After 2 flights and a time shift of +6 hours we found ourselves in Auckland, New Zealand. Stepping off the plane what hit me first was the temperature; it was pleasant, in fact I was almost tempted to put on a jumper. It wasn’t long however before we were reminiscing about the sunshine of Thailand; by the time we reached our car hire office the heavens had opened and the roads were awash with water. Thankfully it was only one of New Zealand’s short, sharp showers and before we knew it the sun was shining and we were set loose on the rush hour roads of Auckland.
Feels just like home
Having some form of transport was important for us; with 2 months in New Zealand we wanted the freedom to move at our own pace and visit areas off the beaten track.
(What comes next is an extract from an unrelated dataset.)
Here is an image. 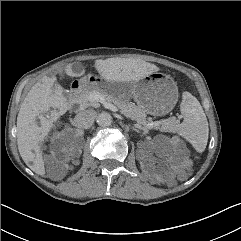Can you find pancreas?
<instances>
[{"label": "pancreas", "instance_id": "obj_1", "mask_svg": "<svg viewBox=\"0 0 241 241\" xmlns=\"http://www.w3.org/2000/svg\"><path fill=\"white\" fill-rule=\"evenodd\" d=\"M95 93L102 95L109 103L113 102L115 105H117L120 109V112L126 117L135 120L139 124L147 123L146 113L138 108L135 104L128 101H118L110 96L103 94L96 88L84 90L77 97H75V103H77L81 109L87 108L89 105L95 102L91 99V95ZM178 124L179 121L175 117H171L169 119L163 120L162 124L158 127L163 131H173L177 128Z\"/></svg>", "mask_w": 241, "mask_h": 241}]
</instances>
Initially we had romantic notions of travelling around in a campervan, however the cost and the practicality of a car outweighed that of a van, and we are now the proud drivers of a Nissan Tiida.
Our hot new ride
Being a country which drives on the left side of the road we anticipated few issues, yet despite requesting a manual drive car we found ourselves in an automatic – easier to drive some would say, yet it took us both a while to accept that we really didn’t need to do anything with our left legs.
Whilst Auckland isn’t the capital of New Zealand it is the most populous city, containing a third of the national population. Despite this, it doesn’t have a city feel – the pace is relaxed, and its many volcanic cones provide islands of green within the sea of suburbs. We didn’t have long in Auckland, and so we split what time we did have between exploring the city centre, home to the iconic Sky Tower, and walking up Mt Eden, Auckland’s highest volcanic cone, for an stunning panorama.
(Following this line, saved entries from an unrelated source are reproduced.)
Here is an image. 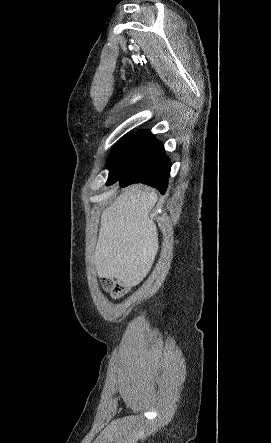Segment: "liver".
<instances>
[{"label":"liver","mask_w":271,"mask_h":443,"mask_svg":"<svg viewBox=\"0 0 271 443\" xmlns=\"http://www.w3.org/2000/svg\"><path fill=\"white\" fill-rule=\"evenodd\" d=\"M157 200L155 190L134 184L103 210L94 255L99 277L127 287L146 277L159 247L157 227L150 220Z\"/></svg>","instance_id":"6515ba94"}]
</instances>
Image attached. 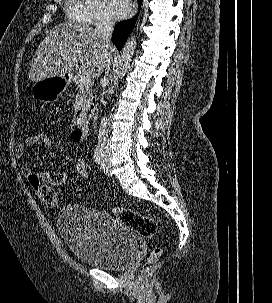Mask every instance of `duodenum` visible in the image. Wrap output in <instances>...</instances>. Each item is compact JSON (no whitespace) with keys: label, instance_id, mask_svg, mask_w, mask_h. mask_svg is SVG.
Instances as JSON below:
<instances>
[{"label":"duodenum","instance_id":"1","mask_svg":"<svg viewBox=\"0 0 272 303\" xmlns=\"http://www.w3.org/2000/svg\"><path fill=\"white\" fill-rule=\"evenodd\" d=\"M67 79L68 81H73V76L69 75ZM95 110V102H93L87 110L82 109L78 103L74 104V134L78 141H82L85 138L88 129V121L92 118Z\"/></svg>","mask_w":272,"mask_h":303}]
</instances>
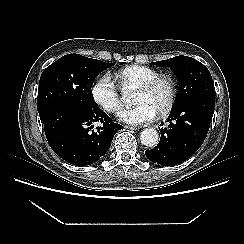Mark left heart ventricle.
Segmentation results:
<instances>
[{
  "label": "left heart ventricle",
  "instance_id": "b2bd125f",
  "mask_svg": "<svg viewBox=\"0 0 244 244\" xmlns=\"http://www.w3.org/2000/svg\"><path fill=\"white\" fill-rule=\"evenodd\" d=\"M169 98V86L166 82L159 83L151 92L137 91L134 96V103H146L151 106L156 113L162 109Z\"/></svg>",
  "mask_w": 244,
  "mask_h": 244
}]
</instances>
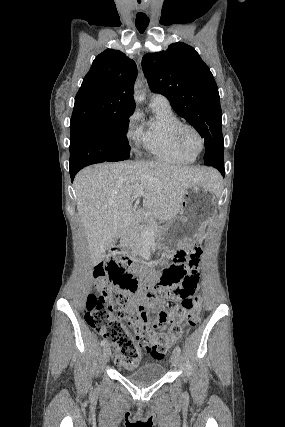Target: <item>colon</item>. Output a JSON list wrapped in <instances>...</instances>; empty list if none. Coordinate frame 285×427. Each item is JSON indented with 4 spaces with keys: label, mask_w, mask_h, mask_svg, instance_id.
Returning <instances> with one entry per match:
<instances>
[{
    "label": "colon",
    "mask_w": 285,
    "mask_h": 427,
    "mask_svg": "<svg viewBox=\"0 0 285 427\" xmlns=\"http://www.w3.org/2000/svg\"><path fill=\"white\" fill-rule=\"evenodd\" d=\"M195 253L194 245L187 244L186 250L175 252L171 265L161 272H151L144 282L137 278L135 263L122 255L113 253L106 265L95 267L93 281L97 293L87 294L84 317L113 346L118 364L133 369L144 351L153 359L162 360L170 344L183 336L184 328L196 326L202 301L193 291L199 275L183 267ZM178 286L184 292L163 315L165 325L148 324L151 302L166 290L175 293Z\"/></svg>",
    "instance_id": "5ec220e1"
}]
</instances>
View of Auckland, over the crater of Mt Eden
Visiting New Zealand’s cities isn’t what we came for and we were happy to hit the road, especially having mastered the art of no gears. Our first destination was the Tawharanui peninsula, about an hours drive north of Auckland and slightly off the main tourist trail. It is also the site of New Zealand’s first marine park and it was here that we got our first taste of New Zealand’s epic coastline. Beautiful white beaches with sapphire blue water; not quite as warm as the Andaman Sea but definitely not cold by British standards.
An extra treat was our hostels own microbrewery. New Zealand’s wines are celebrated but what is less documented is the booming craft-beer scene, and so after an afternoon of jumping through waves, we relaxed with a refreshing home brew.
Like the UK’s YHA, New Zealand has a similar network (‘BBH’) of self catered hostel accommodation, offering a range of rooms with communal cooking facilities. Having spent the last 6 months eating out for breakfast, lunch and tea we are enjoying cooking for ourselves again. Despite some initial hiccups involving mistaken vegetable identities, we have brushed away the cobwebs and look forward to meal times.
Better than your average bus stop
It was always going to be impossible to see all that New Zealand has to offer yet avoid the crowds, and this was the case of our next destination, the Bay of Islands. Ranked as one of New Zealand’s top sights, The Bay of Islands is famed for its breathtaking scenery, as well as being the site of New Zealand’s first permanent British settlement. It was here that the Treaty of Waitangi, the founding document of New Zealand and a linchpin of race relations, was drawn up.
In an attempt to reduce the number of tourists we came into contact with we found ourselves a small family run hostel, where comfy sofas and amazing views over the bay made it difficult to leave. We did however make it out and spent a couple of days exploring the local area. A particular highlight was a boardwalk trail which led through forest, mangrove swamps and along the banks of a river to a thundering waterfall.
Another busy morning
From the Bay of Islands our journey through New Zealand will continue south, down the length of the North Island and then onto the South Island.